Pros and cons of making money from trading

Given the possibility of receiving unlimited income, all the disadvantages of trading will be covered. The strengths of such income

, if we consider working on the stock exchange as a profession:

  1. Any income, no limit on the amount, there is no upper limit.
  2. You can work from anywhere in the world.
  3. Minimum entry threshold; you can start with tiny amounts.
  4. Free chart, only linked to trading sessions.
  5. There are no age restrictions, but reaching the age of majority is required to open a brokerage account.

Among the disadvantages are:

  1. No social package and fixed salary.
  2. Instability, because markets change, after which strategies stop working.
  3. High psychological stress.
  4. To meet the needs of life, you need a large initial capital.
  5. There is no live team.

The main doubts about this type of earnings are caused by a lack of understanding of the mechanisms of how markets work. The result is fear and uncertainty. In fact, the process is simple from a technical point of view and only 50% of success depends on knowledge.

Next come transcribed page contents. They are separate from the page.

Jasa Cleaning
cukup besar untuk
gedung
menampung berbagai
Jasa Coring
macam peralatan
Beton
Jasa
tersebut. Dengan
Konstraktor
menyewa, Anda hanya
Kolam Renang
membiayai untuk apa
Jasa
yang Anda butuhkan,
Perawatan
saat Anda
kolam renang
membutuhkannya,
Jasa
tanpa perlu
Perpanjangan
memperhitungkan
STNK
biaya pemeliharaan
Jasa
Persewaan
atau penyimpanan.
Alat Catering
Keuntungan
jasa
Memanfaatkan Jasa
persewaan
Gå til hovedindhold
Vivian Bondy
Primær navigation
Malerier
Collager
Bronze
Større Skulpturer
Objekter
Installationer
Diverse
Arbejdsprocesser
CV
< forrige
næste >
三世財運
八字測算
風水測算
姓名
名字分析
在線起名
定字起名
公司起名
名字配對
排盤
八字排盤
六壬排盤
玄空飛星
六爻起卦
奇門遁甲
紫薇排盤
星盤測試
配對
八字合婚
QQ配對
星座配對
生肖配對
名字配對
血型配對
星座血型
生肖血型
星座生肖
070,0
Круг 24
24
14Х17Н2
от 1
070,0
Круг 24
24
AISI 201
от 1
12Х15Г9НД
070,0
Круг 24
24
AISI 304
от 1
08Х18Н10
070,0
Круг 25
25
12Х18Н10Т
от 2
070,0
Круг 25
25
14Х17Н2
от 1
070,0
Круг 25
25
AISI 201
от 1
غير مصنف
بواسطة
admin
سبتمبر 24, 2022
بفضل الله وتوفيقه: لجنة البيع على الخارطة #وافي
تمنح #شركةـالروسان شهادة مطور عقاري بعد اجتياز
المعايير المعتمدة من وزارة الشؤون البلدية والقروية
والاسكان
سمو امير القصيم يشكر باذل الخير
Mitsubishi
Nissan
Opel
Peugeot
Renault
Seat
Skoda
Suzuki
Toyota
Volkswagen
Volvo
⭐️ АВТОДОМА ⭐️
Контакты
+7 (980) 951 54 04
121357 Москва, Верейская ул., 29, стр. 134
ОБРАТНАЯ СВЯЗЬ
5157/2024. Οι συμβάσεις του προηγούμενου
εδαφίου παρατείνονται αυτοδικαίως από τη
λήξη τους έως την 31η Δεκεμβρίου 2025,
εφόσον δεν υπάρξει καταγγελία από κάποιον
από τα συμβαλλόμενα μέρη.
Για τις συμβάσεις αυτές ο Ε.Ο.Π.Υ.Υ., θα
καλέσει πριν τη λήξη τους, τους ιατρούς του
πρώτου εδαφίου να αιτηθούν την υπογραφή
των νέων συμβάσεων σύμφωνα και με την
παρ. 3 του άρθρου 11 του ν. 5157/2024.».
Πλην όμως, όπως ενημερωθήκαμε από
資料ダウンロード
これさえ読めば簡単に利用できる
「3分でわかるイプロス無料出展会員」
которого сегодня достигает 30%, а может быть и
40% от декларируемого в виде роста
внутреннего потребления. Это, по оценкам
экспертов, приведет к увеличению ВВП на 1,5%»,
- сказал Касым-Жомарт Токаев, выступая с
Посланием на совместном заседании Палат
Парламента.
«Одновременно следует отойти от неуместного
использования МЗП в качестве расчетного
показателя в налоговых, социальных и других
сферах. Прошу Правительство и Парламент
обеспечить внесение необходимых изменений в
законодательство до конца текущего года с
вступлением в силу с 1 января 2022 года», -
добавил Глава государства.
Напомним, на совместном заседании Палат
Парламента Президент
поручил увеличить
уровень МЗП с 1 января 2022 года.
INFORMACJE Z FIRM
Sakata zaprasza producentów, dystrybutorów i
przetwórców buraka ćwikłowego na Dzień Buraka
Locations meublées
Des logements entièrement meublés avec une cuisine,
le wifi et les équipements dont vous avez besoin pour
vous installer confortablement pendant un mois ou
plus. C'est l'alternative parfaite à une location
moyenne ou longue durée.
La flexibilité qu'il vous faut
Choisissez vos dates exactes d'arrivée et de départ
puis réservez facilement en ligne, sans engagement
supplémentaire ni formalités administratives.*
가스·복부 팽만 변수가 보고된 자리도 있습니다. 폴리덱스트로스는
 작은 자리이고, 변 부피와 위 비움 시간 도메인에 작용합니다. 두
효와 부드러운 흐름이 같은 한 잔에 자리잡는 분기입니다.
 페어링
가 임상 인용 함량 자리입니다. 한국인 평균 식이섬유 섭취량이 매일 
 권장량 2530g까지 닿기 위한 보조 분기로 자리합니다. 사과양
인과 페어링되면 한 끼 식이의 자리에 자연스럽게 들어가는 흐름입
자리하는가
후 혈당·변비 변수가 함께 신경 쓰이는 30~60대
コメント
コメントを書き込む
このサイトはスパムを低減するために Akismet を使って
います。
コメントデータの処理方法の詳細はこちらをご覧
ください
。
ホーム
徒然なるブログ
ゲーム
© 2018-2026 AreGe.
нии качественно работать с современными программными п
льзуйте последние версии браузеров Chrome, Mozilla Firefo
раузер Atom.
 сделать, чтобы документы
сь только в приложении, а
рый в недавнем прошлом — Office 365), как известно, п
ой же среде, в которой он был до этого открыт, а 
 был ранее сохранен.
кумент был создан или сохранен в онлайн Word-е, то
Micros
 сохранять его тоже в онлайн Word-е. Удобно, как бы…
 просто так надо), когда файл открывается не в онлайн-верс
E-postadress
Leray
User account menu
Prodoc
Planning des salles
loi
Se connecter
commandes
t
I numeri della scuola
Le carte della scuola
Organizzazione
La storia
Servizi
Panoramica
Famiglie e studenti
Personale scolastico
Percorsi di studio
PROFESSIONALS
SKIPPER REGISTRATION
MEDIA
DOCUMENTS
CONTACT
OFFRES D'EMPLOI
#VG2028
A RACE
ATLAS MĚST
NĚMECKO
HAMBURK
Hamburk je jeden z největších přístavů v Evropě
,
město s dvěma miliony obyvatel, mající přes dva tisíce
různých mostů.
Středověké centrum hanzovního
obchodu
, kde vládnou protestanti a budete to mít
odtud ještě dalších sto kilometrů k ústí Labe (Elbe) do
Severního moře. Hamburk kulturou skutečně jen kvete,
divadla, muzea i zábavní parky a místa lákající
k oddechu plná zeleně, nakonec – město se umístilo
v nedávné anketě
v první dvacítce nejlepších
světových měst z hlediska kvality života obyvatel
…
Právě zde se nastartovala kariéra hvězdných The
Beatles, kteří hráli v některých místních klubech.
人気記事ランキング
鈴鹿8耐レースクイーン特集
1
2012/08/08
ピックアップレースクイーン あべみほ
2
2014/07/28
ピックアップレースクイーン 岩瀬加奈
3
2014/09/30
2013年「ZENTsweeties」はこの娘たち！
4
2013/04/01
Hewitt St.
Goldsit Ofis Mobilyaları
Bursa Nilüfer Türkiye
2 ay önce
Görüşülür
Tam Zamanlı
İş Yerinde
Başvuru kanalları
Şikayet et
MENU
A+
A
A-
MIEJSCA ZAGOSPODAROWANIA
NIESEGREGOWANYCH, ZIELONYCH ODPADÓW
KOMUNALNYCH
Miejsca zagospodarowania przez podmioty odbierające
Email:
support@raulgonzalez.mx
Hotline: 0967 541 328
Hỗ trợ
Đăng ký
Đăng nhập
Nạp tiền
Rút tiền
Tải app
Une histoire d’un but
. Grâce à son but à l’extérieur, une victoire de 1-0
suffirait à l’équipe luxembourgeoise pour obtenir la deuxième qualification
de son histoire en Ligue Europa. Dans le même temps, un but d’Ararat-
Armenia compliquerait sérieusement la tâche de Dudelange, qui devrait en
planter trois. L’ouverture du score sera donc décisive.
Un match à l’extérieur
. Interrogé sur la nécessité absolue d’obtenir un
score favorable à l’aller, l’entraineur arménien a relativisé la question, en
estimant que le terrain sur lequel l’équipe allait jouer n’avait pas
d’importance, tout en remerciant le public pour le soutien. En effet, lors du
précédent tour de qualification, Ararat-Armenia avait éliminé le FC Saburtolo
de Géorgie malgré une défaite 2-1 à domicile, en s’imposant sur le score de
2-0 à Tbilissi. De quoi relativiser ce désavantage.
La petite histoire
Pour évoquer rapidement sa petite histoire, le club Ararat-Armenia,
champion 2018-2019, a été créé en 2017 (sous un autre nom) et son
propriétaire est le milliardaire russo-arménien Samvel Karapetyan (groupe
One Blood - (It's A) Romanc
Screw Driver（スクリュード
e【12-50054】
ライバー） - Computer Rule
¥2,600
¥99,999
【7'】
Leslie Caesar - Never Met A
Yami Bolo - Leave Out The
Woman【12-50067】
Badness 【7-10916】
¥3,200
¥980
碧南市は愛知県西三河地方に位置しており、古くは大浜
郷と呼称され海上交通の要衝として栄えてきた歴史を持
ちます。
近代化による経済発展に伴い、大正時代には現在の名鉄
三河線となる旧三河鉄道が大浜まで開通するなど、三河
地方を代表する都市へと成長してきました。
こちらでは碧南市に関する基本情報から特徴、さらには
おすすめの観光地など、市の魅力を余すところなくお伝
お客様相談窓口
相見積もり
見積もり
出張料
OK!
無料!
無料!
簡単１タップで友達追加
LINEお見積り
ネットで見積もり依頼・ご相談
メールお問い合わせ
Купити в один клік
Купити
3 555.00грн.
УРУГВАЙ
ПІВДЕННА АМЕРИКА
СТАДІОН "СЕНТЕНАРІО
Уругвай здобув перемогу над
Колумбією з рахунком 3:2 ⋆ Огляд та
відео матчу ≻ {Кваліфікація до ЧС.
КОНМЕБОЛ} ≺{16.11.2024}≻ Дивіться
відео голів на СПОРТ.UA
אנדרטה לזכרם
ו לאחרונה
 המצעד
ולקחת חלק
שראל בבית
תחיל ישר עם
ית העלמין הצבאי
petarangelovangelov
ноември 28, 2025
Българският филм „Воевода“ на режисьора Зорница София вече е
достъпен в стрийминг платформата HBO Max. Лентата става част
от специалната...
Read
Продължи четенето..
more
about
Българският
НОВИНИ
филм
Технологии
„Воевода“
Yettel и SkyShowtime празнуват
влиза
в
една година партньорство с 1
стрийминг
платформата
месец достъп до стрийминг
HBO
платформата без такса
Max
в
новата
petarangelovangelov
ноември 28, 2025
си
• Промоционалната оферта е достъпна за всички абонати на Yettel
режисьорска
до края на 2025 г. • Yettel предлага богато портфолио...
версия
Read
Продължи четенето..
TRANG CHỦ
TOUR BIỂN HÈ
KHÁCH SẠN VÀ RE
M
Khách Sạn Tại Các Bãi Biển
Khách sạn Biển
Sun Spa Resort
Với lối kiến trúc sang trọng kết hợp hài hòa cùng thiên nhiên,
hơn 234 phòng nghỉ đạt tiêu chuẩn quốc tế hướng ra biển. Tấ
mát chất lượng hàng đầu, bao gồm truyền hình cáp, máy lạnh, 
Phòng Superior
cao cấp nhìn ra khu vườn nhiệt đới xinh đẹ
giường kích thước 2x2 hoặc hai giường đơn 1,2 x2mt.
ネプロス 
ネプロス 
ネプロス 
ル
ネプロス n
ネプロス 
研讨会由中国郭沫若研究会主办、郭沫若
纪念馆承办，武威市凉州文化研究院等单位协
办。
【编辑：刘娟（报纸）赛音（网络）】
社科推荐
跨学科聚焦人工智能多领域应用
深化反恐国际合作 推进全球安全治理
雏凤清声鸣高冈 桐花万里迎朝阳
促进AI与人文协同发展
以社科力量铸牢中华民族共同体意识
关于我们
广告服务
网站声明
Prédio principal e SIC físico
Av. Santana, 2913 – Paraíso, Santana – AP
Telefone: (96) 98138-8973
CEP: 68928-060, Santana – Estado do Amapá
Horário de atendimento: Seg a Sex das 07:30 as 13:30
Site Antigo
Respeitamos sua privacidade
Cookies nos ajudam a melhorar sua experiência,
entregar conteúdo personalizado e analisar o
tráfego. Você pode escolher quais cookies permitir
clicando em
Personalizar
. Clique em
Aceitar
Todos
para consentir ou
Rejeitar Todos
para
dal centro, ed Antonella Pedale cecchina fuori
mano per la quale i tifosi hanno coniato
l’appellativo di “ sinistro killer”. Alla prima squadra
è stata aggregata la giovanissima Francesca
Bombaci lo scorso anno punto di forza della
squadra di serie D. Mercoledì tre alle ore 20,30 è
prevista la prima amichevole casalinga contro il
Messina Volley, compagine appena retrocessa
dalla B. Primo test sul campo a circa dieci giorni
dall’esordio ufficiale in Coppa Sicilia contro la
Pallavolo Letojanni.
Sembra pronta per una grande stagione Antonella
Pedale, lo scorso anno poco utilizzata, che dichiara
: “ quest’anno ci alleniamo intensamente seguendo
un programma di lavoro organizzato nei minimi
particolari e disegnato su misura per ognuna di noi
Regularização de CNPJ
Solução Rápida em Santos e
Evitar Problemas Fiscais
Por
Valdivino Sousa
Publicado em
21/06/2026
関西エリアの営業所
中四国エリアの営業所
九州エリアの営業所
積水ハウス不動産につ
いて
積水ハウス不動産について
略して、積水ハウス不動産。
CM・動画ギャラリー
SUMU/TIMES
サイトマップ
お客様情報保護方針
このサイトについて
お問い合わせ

The other half is managing emotions.

Trading on the stock exchange is an opportunity to quickly and radically change your life, but the path is complicated and has nothing in common with the one that is advertised. It is impossible to make a fortune with 100-500 dollars a month and live comfortably. It's constant work, hard work and studying strategies, conducting endless analysis. The types of assets can be any: currencies, shares, cryptocurrency, futures.